**EXTRACT**
※
Neural Tree Expansion for Multi-Robot Planning in Non-Cooperative Environments

Abstract

We present a self-improving, neural tree expansionmethod for multi-robot online planning in non-cooperative environments, where each robot tries to maximize its cumulative reward while interacting with other self-interested robots. Our algorithm adapts the centralized, perfect information, discrete-action space method from Alpha Zero to a decentralized, partial information, continuous action space setting for multi-robot applications. Our method has three interacting components:(i) a centralized, perfect-information ‘’expert’’ Monte Carlo Tree Search (MCTS) with large computation resources that provides expert demonstrations, (ii) a decentralized, partial-information ‘’learner’’ MCTS with small computation resources that runs in real-time and provides self-play examples, and (iii) policy & value neural networks that are trained with the expert demonstrations and bias both the expert and the learner tree growth. Our numerical experiments demonstrate neural expansion generates compact search trees with better solution quality and 20 times less computational expense compared to MCTS without neural expansion. The resulting policies are dynamically sophisticated, demonstrate coordination between robots, and play the Reach-Target-Avoid differential game significantly better than the state-of-the-art control-theoretic base-line for multi-robot, double-integrator systems. Our hardware experiments on an aerial swarm demonstrate the computational advantage of neural tree expansion, enabling online planning at 20 Hz with effective policies in complex scenarios.

Publication
IEEE Robotics and Automation Letters
※
**RECORDS PROVIDED**
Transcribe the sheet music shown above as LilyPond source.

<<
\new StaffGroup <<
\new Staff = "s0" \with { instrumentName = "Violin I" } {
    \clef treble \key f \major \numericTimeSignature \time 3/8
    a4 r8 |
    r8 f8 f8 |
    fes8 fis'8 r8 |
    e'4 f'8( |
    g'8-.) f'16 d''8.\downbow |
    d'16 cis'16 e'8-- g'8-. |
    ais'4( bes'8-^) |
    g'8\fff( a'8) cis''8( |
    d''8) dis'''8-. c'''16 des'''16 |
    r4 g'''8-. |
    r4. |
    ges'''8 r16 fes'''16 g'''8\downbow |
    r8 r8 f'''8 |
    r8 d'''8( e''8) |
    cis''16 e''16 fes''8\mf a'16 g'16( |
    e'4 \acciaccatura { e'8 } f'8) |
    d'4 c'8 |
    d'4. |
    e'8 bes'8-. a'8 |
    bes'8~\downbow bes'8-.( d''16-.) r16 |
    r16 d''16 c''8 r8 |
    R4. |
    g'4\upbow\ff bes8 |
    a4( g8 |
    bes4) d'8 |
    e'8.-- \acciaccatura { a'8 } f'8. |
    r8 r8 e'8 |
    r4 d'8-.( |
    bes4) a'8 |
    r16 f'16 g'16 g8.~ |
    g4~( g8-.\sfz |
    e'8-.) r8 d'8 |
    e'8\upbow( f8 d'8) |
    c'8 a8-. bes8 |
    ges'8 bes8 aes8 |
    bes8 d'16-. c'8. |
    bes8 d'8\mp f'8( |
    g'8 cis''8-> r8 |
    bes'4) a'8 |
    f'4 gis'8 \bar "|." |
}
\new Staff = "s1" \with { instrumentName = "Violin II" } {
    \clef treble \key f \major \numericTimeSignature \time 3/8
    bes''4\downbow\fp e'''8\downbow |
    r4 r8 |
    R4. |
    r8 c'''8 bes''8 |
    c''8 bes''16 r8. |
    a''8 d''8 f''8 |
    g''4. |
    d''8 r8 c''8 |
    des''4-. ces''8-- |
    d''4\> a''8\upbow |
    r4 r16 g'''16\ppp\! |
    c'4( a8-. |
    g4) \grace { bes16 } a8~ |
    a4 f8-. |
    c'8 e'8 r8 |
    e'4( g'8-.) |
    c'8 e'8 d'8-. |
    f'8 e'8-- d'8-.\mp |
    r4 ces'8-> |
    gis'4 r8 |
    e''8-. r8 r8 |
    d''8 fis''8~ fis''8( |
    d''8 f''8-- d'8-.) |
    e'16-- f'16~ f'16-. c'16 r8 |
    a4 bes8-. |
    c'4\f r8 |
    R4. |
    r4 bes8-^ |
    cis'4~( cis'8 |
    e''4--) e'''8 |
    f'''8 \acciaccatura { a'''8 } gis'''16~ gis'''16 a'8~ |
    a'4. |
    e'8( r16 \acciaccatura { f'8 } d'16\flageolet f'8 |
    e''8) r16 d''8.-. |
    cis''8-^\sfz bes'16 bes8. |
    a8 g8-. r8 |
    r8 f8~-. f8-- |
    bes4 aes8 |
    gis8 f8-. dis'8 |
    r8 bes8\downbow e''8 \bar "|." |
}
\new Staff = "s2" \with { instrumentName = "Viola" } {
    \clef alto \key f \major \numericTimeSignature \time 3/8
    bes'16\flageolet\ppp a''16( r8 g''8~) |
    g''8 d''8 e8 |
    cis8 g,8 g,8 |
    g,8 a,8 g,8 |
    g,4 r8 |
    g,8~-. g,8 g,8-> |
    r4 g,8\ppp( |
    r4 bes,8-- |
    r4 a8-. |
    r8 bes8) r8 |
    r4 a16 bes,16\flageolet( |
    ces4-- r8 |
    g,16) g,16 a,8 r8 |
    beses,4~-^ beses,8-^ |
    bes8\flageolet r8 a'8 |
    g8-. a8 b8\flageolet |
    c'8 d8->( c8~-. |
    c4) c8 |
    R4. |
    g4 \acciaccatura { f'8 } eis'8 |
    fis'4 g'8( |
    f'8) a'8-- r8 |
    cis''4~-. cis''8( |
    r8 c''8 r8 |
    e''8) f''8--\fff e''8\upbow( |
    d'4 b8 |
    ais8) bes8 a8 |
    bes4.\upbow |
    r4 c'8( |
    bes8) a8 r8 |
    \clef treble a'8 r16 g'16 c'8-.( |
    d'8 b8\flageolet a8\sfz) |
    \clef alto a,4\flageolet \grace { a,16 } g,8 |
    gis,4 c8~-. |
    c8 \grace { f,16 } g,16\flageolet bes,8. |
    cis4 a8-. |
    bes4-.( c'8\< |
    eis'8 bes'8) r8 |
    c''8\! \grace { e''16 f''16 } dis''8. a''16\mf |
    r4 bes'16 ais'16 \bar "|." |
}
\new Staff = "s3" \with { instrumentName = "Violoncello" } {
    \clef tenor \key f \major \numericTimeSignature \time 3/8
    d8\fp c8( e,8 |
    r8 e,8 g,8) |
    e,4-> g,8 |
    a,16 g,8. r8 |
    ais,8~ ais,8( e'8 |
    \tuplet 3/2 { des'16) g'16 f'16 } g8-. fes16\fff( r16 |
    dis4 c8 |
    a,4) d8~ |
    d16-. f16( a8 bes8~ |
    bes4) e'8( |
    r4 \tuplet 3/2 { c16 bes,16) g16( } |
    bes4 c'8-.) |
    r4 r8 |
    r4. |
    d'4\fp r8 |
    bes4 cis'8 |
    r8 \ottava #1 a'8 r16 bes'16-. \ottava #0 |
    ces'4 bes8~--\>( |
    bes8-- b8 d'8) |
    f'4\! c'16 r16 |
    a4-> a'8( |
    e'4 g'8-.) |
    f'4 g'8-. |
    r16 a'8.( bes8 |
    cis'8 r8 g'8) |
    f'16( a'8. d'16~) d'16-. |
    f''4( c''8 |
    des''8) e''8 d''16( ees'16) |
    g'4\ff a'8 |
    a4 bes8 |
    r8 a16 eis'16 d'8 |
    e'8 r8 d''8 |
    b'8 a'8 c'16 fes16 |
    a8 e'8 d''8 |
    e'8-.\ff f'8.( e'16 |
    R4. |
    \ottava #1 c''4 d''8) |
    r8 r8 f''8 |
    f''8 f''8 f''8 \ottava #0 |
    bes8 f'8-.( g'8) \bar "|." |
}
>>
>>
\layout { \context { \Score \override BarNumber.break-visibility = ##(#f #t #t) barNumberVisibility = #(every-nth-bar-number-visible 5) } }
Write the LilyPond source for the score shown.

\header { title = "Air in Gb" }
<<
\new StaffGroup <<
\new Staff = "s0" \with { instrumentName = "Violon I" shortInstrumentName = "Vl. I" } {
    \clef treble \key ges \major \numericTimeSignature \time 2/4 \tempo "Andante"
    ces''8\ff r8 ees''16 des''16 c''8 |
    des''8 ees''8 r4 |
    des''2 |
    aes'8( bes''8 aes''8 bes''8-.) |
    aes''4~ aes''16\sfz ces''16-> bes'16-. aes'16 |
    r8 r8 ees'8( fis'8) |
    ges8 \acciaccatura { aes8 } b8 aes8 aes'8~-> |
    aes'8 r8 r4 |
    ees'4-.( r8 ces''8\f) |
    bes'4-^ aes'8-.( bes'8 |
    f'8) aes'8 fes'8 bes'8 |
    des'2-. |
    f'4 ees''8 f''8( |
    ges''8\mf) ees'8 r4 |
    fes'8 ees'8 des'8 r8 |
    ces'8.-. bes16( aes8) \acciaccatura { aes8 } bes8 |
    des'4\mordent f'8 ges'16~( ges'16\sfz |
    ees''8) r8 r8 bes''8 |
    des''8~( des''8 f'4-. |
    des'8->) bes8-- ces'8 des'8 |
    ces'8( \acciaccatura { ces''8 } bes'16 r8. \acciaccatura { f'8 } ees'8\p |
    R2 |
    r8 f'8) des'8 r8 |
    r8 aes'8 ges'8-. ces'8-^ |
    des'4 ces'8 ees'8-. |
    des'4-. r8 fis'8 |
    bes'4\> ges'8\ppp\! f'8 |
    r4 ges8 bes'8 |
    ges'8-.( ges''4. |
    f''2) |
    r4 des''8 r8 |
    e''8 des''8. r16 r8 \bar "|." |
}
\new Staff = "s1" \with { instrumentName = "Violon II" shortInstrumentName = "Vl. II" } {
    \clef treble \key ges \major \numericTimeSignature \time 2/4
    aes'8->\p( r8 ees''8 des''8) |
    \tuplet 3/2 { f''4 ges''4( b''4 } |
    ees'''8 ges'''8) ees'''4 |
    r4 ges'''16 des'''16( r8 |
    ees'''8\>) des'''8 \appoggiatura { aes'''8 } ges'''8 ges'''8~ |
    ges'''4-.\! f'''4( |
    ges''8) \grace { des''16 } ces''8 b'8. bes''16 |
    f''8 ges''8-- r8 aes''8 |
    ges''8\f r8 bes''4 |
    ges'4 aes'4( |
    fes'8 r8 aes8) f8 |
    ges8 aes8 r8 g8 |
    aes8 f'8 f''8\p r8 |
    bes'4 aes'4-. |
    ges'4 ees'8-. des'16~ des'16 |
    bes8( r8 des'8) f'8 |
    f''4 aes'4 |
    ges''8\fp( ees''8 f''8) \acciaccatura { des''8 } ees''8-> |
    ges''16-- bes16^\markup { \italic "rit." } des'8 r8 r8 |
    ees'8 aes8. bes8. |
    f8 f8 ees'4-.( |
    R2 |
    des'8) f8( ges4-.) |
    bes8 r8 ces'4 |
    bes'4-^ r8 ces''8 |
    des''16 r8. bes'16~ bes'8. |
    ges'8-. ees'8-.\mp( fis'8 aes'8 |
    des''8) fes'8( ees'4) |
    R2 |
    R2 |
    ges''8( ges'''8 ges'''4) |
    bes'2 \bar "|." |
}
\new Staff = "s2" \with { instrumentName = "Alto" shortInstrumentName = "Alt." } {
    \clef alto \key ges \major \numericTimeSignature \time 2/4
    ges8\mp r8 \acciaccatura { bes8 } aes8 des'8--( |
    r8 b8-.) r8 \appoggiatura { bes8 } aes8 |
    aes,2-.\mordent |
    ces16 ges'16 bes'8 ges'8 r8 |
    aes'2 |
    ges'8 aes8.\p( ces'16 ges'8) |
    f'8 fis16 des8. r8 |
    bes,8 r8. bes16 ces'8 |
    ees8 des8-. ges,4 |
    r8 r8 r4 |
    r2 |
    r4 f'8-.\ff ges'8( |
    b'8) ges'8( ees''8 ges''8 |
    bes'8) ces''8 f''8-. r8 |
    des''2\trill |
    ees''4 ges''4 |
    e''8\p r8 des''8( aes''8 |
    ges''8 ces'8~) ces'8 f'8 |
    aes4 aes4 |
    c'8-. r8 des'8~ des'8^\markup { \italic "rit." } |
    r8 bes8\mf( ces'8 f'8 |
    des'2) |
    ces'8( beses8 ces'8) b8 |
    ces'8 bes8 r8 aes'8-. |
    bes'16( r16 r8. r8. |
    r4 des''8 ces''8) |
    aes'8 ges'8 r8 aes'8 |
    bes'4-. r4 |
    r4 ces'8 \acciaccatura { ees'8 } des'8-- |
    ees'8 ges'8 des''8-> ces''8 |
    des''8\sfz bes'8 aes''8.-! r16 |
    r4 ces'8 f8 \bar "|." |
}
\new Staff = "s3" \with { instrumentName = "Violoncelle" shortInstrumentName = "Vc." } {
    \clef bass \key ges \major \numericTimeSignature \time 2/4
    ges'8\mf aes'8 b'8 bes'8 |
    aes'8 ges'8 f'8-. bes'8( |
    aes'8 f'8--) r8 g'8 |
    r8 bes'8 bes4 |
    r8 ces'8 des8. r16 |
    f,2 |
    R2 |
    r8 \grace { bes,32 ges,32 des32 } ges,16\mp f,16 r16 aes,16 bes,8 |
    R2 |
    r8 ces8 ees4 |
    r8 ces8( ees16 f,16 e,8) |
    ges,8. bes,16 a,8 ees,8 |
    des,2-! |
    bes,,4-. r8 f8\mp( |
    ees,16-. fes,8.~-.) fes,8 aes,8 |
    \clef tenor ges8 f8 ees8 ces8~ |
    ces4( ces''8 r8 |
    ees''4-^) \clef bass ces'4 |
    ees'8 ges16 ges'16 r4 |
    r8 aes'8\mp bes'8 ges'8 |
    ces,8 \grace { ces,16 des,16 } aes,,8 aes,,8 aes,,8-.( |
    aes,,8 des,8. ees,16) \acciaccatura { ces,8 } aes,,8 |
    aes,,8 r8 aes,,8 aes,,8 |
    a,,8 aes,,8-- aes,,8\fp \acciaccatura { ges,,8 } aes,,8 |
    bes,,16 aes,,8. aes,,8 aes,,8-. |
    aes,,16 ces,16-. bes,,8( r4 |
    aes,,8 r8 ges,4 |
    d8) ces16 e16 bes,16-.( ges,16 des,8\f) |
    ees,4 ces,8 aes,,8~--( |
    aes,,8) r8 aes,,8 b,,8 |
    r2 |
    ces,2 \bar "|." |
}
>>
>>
※
Answer from the abstract:
(a) Which differential game do the resulting policies play better than the control-theoretic baseline?
(b) At what rate does neural tree expansion enable online planning in the aerial swarm hardware experiments?
(c) What venue is listed under Publication?

**OUTPUT OF THE TASK**
(a) The Reach-Target-Avoid differential game.
(b) 20 Hz.
(c) IEEE Robotics and Automation Letters.